# Looking for plans



## john137 (Jul 16, 2010)

My first post which I use to ask for a suitable set of plans that will not need a milling machine. I have a lathe and drill press. My shop is set up for firearms repair so many of the tools I have here will work. I'm interested in steam power as a power source. OK to the point steam turbines, or a horizontal style engine plans are what I seek. Can any one help?


----------



## rake60 (Jul 17, 2010)

Welcome to HMEM John.

One of my earliest engine build was Elmer's Horizontal Mill Engine.
I didn't have a mill in my hobby shop at that time.

You can find the plans _*HERE*_

There is some mill work required but the parts are small and easily manipulated.
For the steam chest, I just mounted the stock in my lathe tool post and shimmed
it up and down to use an end mill in the lathe chuck.

_Dataset content:_

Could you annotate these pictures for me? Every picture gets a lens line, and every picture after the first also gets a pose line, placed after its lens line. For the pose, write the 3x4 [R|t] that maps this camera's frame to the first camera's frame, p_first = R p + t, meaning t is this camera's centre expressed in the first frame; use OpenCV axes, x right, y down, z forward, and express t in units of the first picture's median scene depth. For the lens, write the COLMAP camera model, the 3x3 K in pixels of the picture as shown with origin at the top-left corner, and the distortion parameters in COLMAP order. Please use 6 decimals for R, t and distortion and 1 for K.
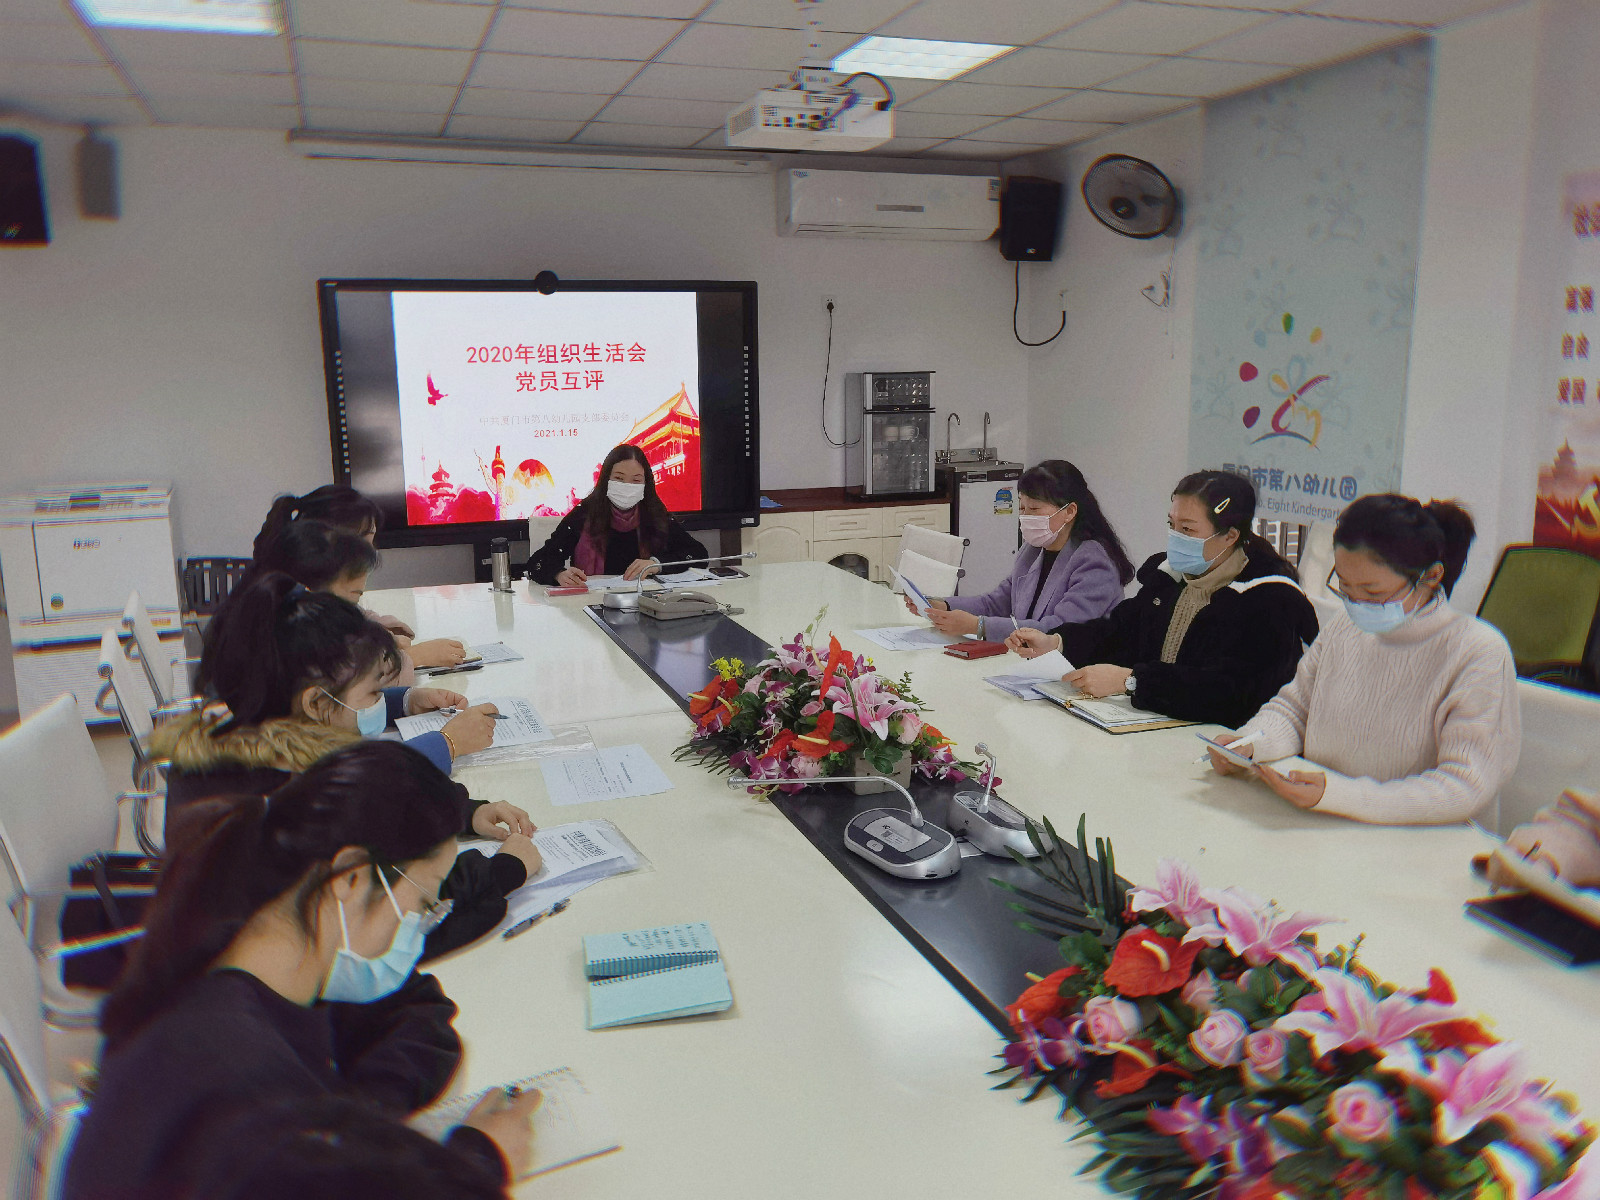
lens RADIAL K [[1262.8, 0, 800.0], [0, 1262.8, 600.0], [0, 0, 1]] dist [0.001055, 0.003578]
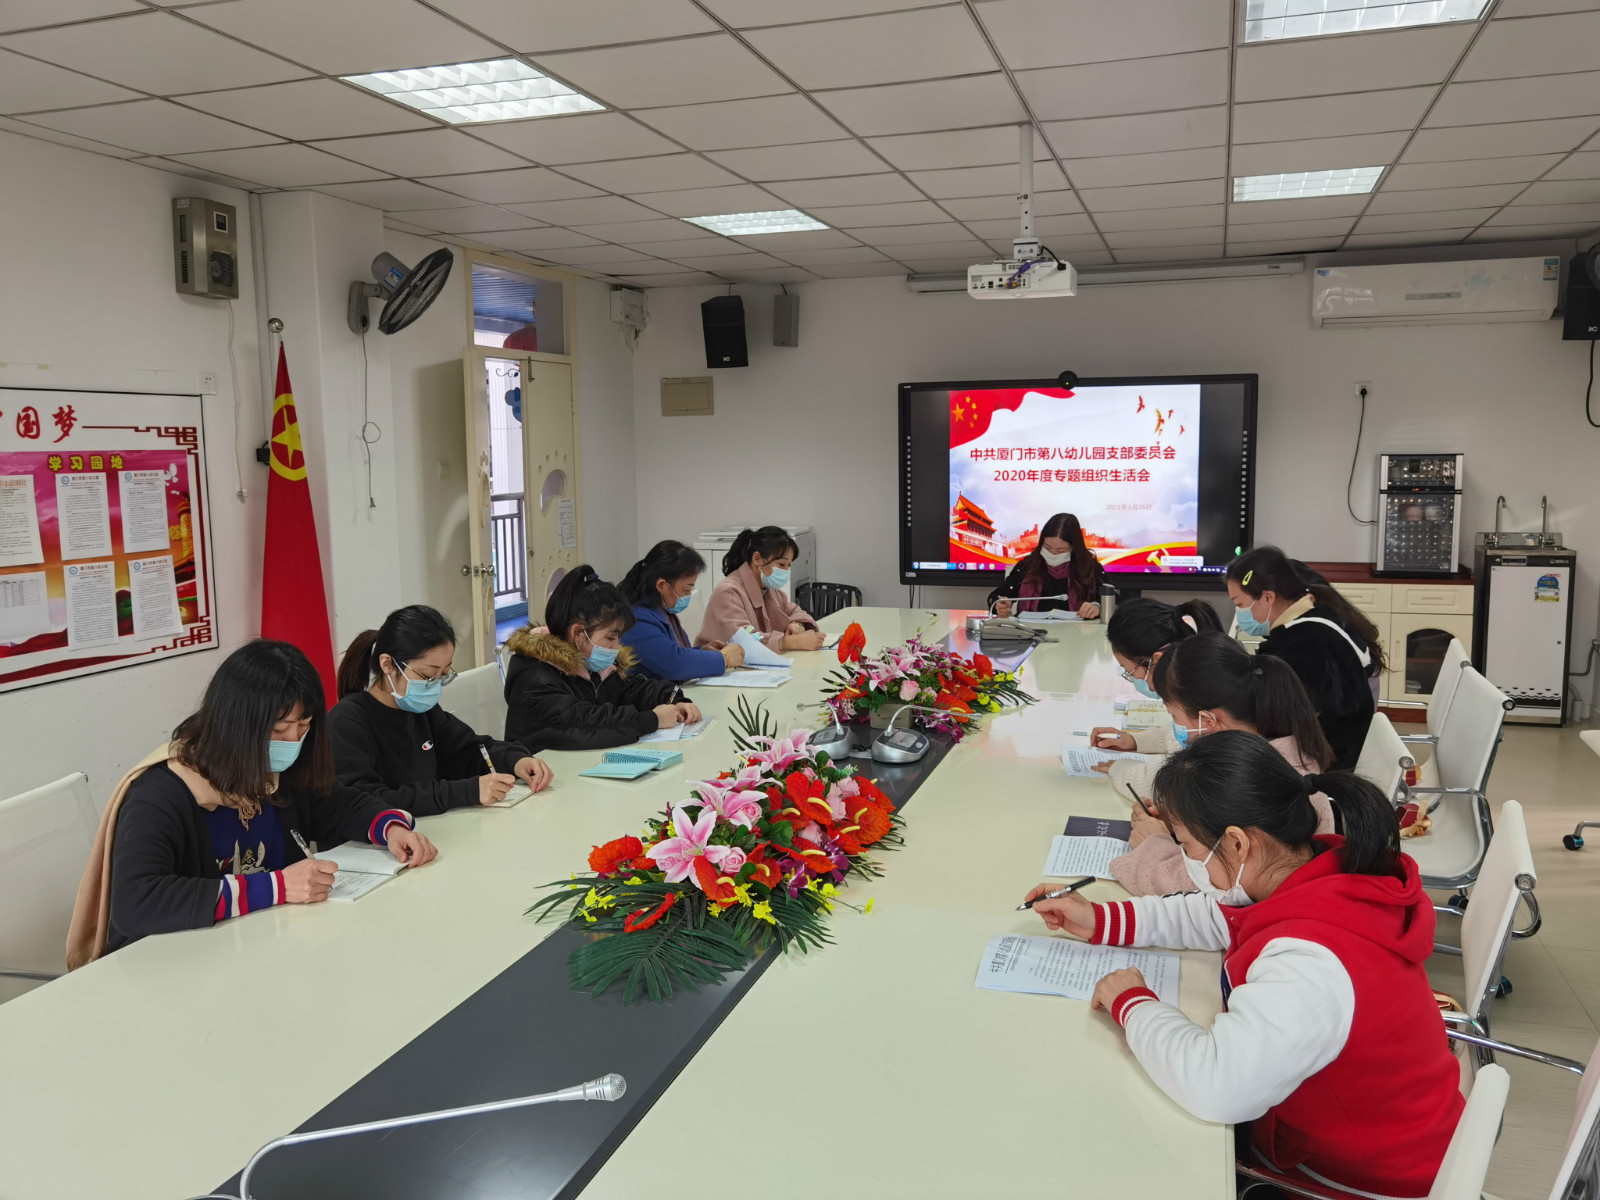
lens RADIAL K [[1272.0, 0, 800.0], [0, 1272.0, 600.0], [0, 0, 1]] dist [0.000003, -0.004883]
pose [[0.790223, 0.077873, -0.607852, 0.659486], [-0.112906, 0.993414, -0.019513, 0.029210], [0.602329, 0.084050, 0.793811, -0.229997]]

_Task instructions:_
**1.** In the steam engine plans thread, which machine tools does john137 say he owns?
**2.** Please continue the steam engine plans thread from the point where it stops.
The lines have no part in any of this.

_Results of the tasks:_
**1.** A lathe and a drill press.

**2.**
For the cylinder port holes, I clamped the stock in the tool post, set the compound at 25° and 
feed the tool post into the drill bit that was held in the lathe chuck.

It was my second attempt of building a running model engine and it looked like
a dog's breakfast when completed. 







Tapped holes were breaking through the sides of the cylinder block.
Piston to cylinder fit was marginal at best.
But it DID RUN with the help of a whole lot of air pressure! 

[ame]http://www.youtube.com/watch?v=Opy7Xrordk4[/ame]

I know for a fact that engine can be built without a mill.
However, seeing it work added to my desire to buy a mini-mill. 
I had one two weeks later. 

It doesn't have to be pretty to hook you on the model engine building
addiction. All is has to do is run once! 



Rick


----------



## john137 (Jul 19, 2010)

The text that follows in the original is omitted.